Une fois reconnue l’infinie douleur d’exister derrière ces secrets du corps, il nous faut bien accepter de ne pas les « perdre de vue » pour reprendre l’expression d’Assoun situant le point de départ de la douleur chez le nourrisson du côté de la perte brutale de la vision de la mère, disparue et crue perdue, « scène originaire de la séparation et douleur première ».

Ne pas les perdre de vue, c’est accepter le maintien d’un lien, véritable étayage pouvant nous effrayer de devenir interminable, mais suffisamment garanti pour qu’une expérience sécurisante puisse être enfin réalisée.

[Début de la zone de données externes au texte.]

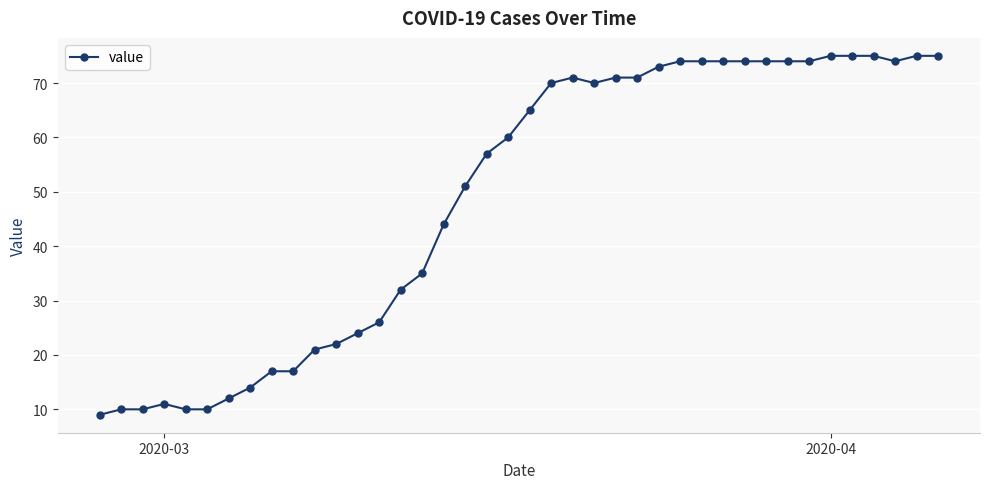

True or false: the data has more than 1 interior local peaks.

True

Alors, seulement, peuvent s’effectuer ces réaménagements d’existence, bris collages plus ou moins solides, ne supprimant jamais la douleur mais l’intégrant dans un passé connu émergeant dans le présent du discours comme un possible « vivre avec ».

Et quand advient une demande de reconnaissance et de réparation symbolique comme celle faite auprès de médecins de la sécurité sociale d’une invalidité ou d’une longue maladie, c’est également sûrement à nous qu’il incombe de prévenir ces rejets si fréquents réactivant, de façon catastrophique, d’anciennes maltraitances réactualisées dans la plainte sur la mal- traitance médicale.

A nous donc d’être des passeurs, des médiateurs pour que cette communication si paradoxale et pathétique, soit entendue, que ces douleurs chroniques soient reconnues comme appels au secour, signes d’une infinie douleur d’exister.

En conclusion

Citons Gabriel Burloux (Burloux G., Pourquoi la douleur, Revue française de psychanalyse n°1 PUF, 1999), autre psychanalyste qui s’intéresse beaucoup à la douleur : « Le moi douleur est un moi immature, coupable et innocent. Il s’est tourné vers l’autre qui ne l’a pas entendu…. Figé dans sa souffrance il est là, en suspension, en attente, dans son éternelle demande. C’est un moi à l’accusatif : il a besoin d’un porte-parole pour comprendre et faire comprendre que la douleur des origines est liée à la vie ».

Bibliographie

Assoun P.L, Corps et symptôme, Tome 2, Anthropos, 1997.

Baszanger I., Douleur et médecine la fin d’un oubli, Seuil, 1995.

Burloux G., Pourquoi la douleur, Revue française de psychanalyse PUF, 1999.

Freud S., Etudes sur l’hystérie, PUF, 1994.

Freud S., Inhibition, symptôme et angoisse, PUF, 1984.